We drove up north. We drove because we wanted to stay flexible, schedule-wise, and because airlines inexplicably charge full-price once your kid turns two-years-old so he can have a seat. But I’d gladly let him sit on my lap for two hours. Deal with occasionally getting kicked, fatso next to me!
The driving made the travel longer, made the use of the computer impossible (hence reduced blog posts), and made me question why I didn’t put my son in a kennel because he’s the one child on earth who doesn’t sleep in the car and man does he get annoying!
But a funny thing happened near the end of the trip.
I took off. Don’t worry; it was fully sanctioned.
We spent a week with family and friends, and then I went to Nantucket for a friend’s bachelor party – a three-day affair without the wife and child. It was a lot of fun. And drinking. Drinking took up a lot of my time. Of course, there were some moments when I wasn’t drinking or drunk or about to drink or hungover, and during those moments I often found myself thinking about my son. (I thought about my wife too; this ain’t no Hilary Swank junk!)
Absence didn’t necessarily make the heart grow fonder – I love my kid and that doesn’t fluctuate in either direction, good days or bad – but it definitely made the mind forget the bullshit. When I thought about Detective Munch, I thought about the good stuff and none of the bad. And at two-years-old, there’s a fair amount of bad.

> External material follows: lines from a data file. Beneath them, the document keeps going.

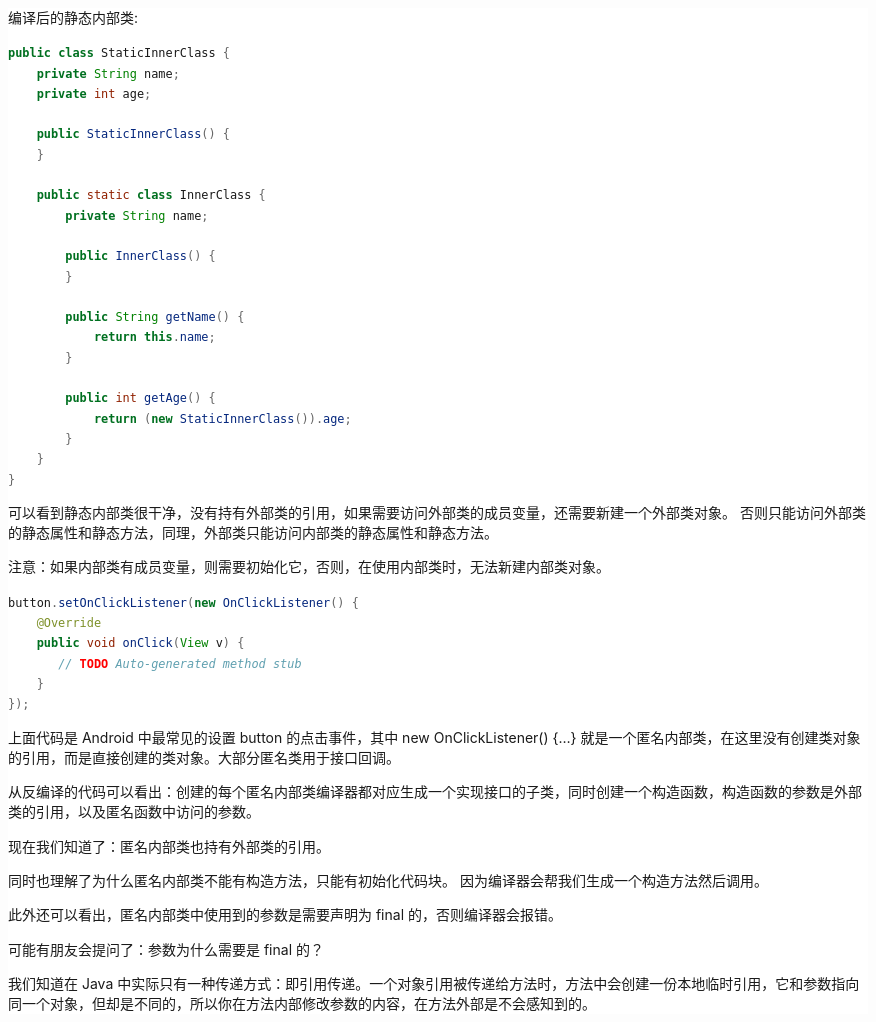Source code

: 编译后的静态内部类:
```java
public class StaticInnerClass {
    private String name;
    private int age;

    public StaticInnerClass() {
    }

    public static class InnerClass {
        private String name;

        public InnerClass() {
        }

        public String getName() {
            return this.name;
        }

        public int getAge() {
            return (new StaticInnerClass()).age;
        }
    }
}
```

可以看到静态内部类很干净，没有持有外部类的引用，如果需要访问外部类的成员变量，还需要新建一个外部类对象。
否则只能访问外部类的静态属性和静态方法，同理，外部类只能访问内部类的静态属性和静态方法。

注意：如果内部类有成员变量，则需要初始化它，否则，在使用内部类时，无法新建内部类对象。
```java
button.setOnClickListener(new OnClickListener() {
    @Override
    public void onClick(View v) {
       // TODO Auto-generated method stub
    }
});
```

上面代码是 Android 中最常见的设置 button 的点击事件，其中 new OnClickListener() {…} 就是一个匿名内部类，在这里没有创建类对象的引用，而是直接创建的类对象。大部分匿名类用于接口回调。




从反编译的代码可以看出：创建的每个匿名内部类编译器都对应生成一个实现接口的子类，同时创建一个构造函数，构造函数的参数是外部类的引用，以及匿名函数中访问的参数。

现在我们知道了：匿名内部类也持有外部类的引用。

同时也理解了为什么匿名内部类不能有构造方法，只能有初始化代码块。 因为编译器会帮我们生成一个构造方法然后调用。

此外还可以看出，匿名内部类中使用到的参数是需要声明为 final 的，否则编译器会报错。

可能有朋友会提问了：参数为什么需要是 final 的？

我们知道在 Java 中实际只有一种传递方式：即引用传递。一个对象引用被传递给方法时，方法中会创建一份本地临时引用，它和参数指向同一个对象，但却是不同的，所以你在方法内部修改参数的内容，在方法外部是不会感知到的。
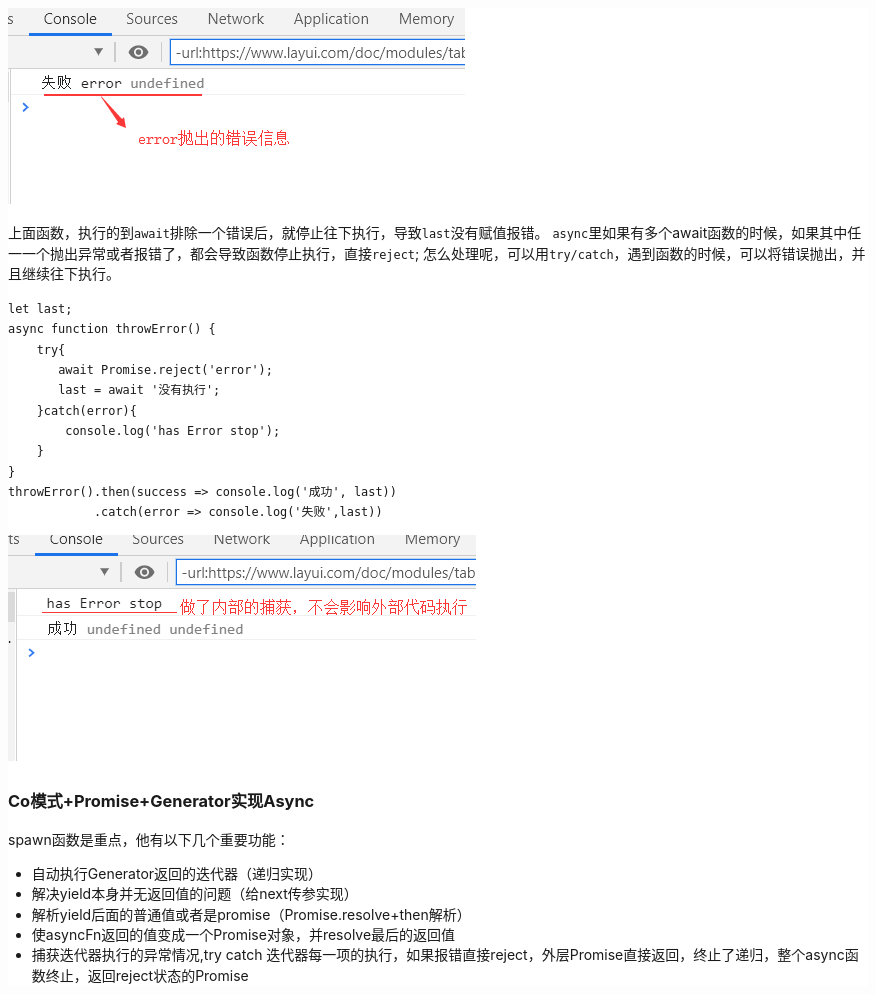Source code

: ![](/img/blog/JavaScript异步编程/1.png)

上面函数，执行的到`await`排除一个错误后，就停止往下执行，导致`last`没有赋值报错。
`async`里如果有多个await函数的时候，如果其中任一一个抛出异常或者报错了，都会导致函数停止执行，直接`reject`;
怎么处理呢，可以用`try/catch`，遇到函数的时候，可以将错误抛出，并且继续往下执行。
```
let last;
async function throwError() {  
    try{  
       await Promise.reject('error');    
       last = await '没有执行'; 
    }catch(error){
        console.log('has Error stop');
    }
}
throwError().then(success => console.log('成功', last))
            .catch(error => console.log('失败',last))

```
![](/img/blog/JavaScript异步编程/2.png)



### Co模式+Promise+Generator实现Async

spawn函数是重点，他有以下几个重要功能：

- 自动执行Generator返回的迭代器（递归实现）
- 解决yield本身并无返回值的问题（给next传参实现）
- 解析yield后面的普通值或者是promise（Promise.resolve+then解析）
- 使asyncFn返回的值变成一个Promise对象，并resolve最后的返回值
- 捕获迭代器执行的异常情况,try catch 迭代器每一项的执行，如果报错直接reject，外层Promise直接返回，终止了递归，整个async函数终止，返回reject状态的Promise
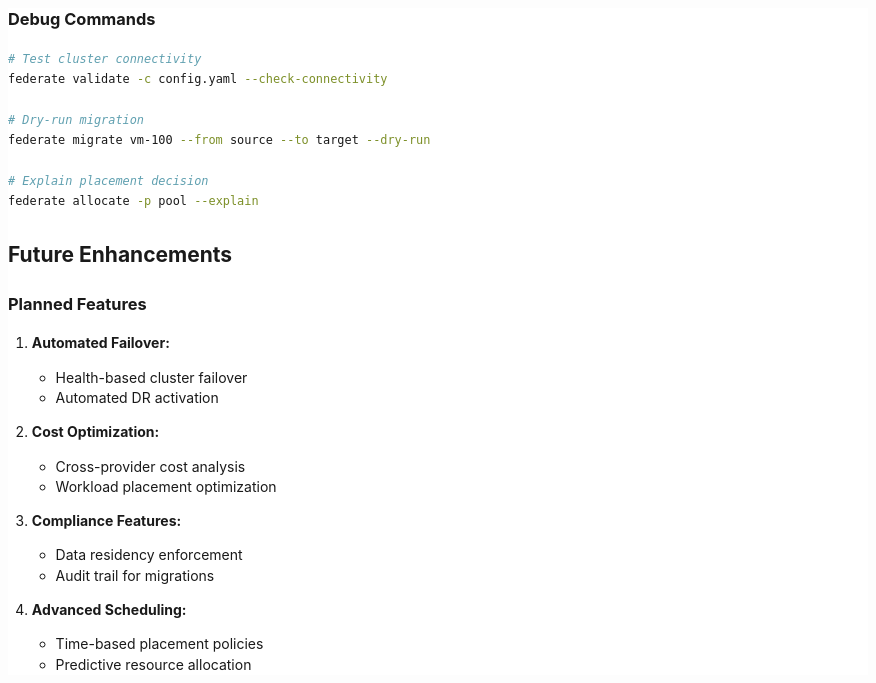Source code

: ### Debug Commands

```bash
# Test cluster connectivity
federate validate -c config.yaml --check-connectivity

# Dry-run migration
federate migrate vm-100 --from source --to target --dry-run

# Explain placement decision
federate allocate -p pool --explain
```

## Future Enhancements

### Planned Features

1. **Automated Failover:**
   - Health-based cluster failover
   - Automated DR activation

2. **Cost Optimization:**
   - Cross-provider cost analysis
   - Workload placement optimization

3. **Compliance Features:**
   - Data residency enforcement
   - Audit trail for migrations

4. **Advanced Scheduling:**
   - Time-based placement policies
   - Predictive resource allocation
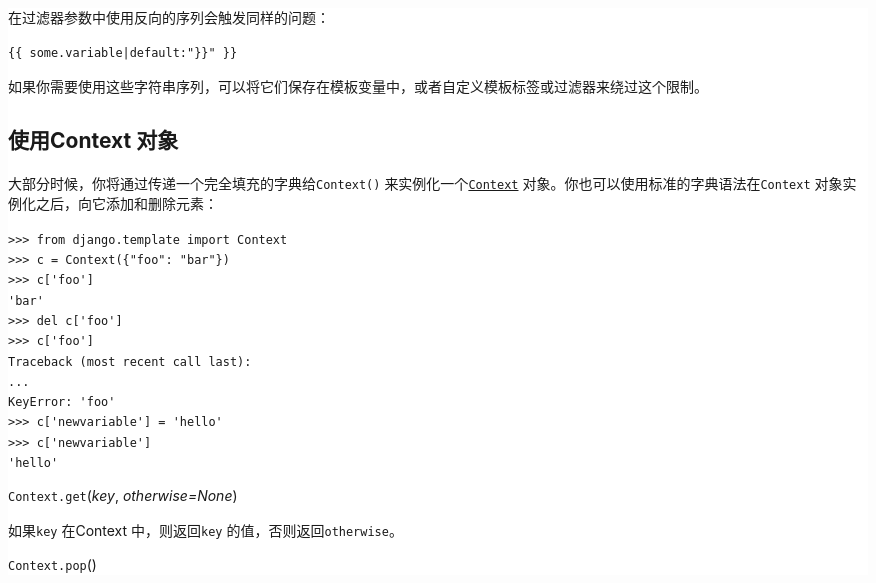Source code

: 



在过滤器参数中使用反向的序列会触发同样的问题：





```
{{ some.variable|default:"}}" }}

```





如果你需要使用这些字符串序列，可以将它们保存在模板变量中，或者自定义模板标签或过滤器来绕过这个限制。







## 使用Context 对象

大部分时候，你将通过传递一个完全填充的字典给`Context()` 来实例化一个[`Context`](#django.template.Context "django.template.Context") 对象。你也可以使用标准的字典语法在`Context` 对象实例化之后，向它添加和删除元素：





```
>>> from django.template import Context
>>> c = Context({"foo": "bar"})
>>> c['foo']
'bar'
>>> del c['foo']
>>> c['foo']
Traceback (most recent call last):
...
KeyError: 'foo'
>>> c['newvariable'] = 'hello'
>>> c['newvariable']
'hello'

```







`Context.get`(_key_, _otherwise=None_)



如果`key` 在Context 中，则返回`key` 的值，否则返回`otherwise`。







`Context.pop`()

I forgot about the disgusting hassle of potty-training; the disgusting hassle of dinner time; the disgusting hassle of teeth brushing; the infuriating struggle to discipline him; the infuriating struggle to get him to bed; etc. (See MY ENTIRE BLOG for more details.) I forgot the inconvenient parts of having a toddler and remembered only the fun parts, like teaching him to swing a bat and watching him play his guitar and tickling him until he can’t breath and teaching him to say “Pain don’t hurt.” Such rose-colored thoughts made me miss him.
Kids are tricky like that. They manipulate even when they aren’t manipulating. Biology sets your default mode to “my kid’s the best” even when you’re kid is being the worst, so it’s easier to forgive the little brute for screaming at you and throwing his food in your face than it should be.
When they’re babies, they use their cuteness as camoflauge. As two-year-olds, when they can be flat-out hard to like, they’ll manage to accidentally do something so stupid it’s funny, or say something so innocent it’s the sweetest thing in the world. And those highs usually outweigh the lows. Like when I got back to my son and he gave me a big hug that lasted three minutes, and I just ignored the smell coming from his pants.
So I definitely missed the little guy, the same way an amputee misses a limb (except that limbs are really useful and toddlers are… the opposite of useful.) So even though the rose-colored thoughts faded as soon as we got in the car and the DVD player died, I’m glad I’m back. I’m so used to my son always being around – it’s like he depends on me for everything! – that it was just plain strange during those few days that he wasn’t.
Of course, it wasn’t always strange – I wasn’t missing shit during my lapdance! But every so often, mid-partying, something would remind me of my son, and I’d get a little sad. Like when the stripper brought her toddler on stage with her.
Sounds like you are smitten. The kid is always there in one form or another. Nice!
The stripper bringing her toddler on stage is very strange.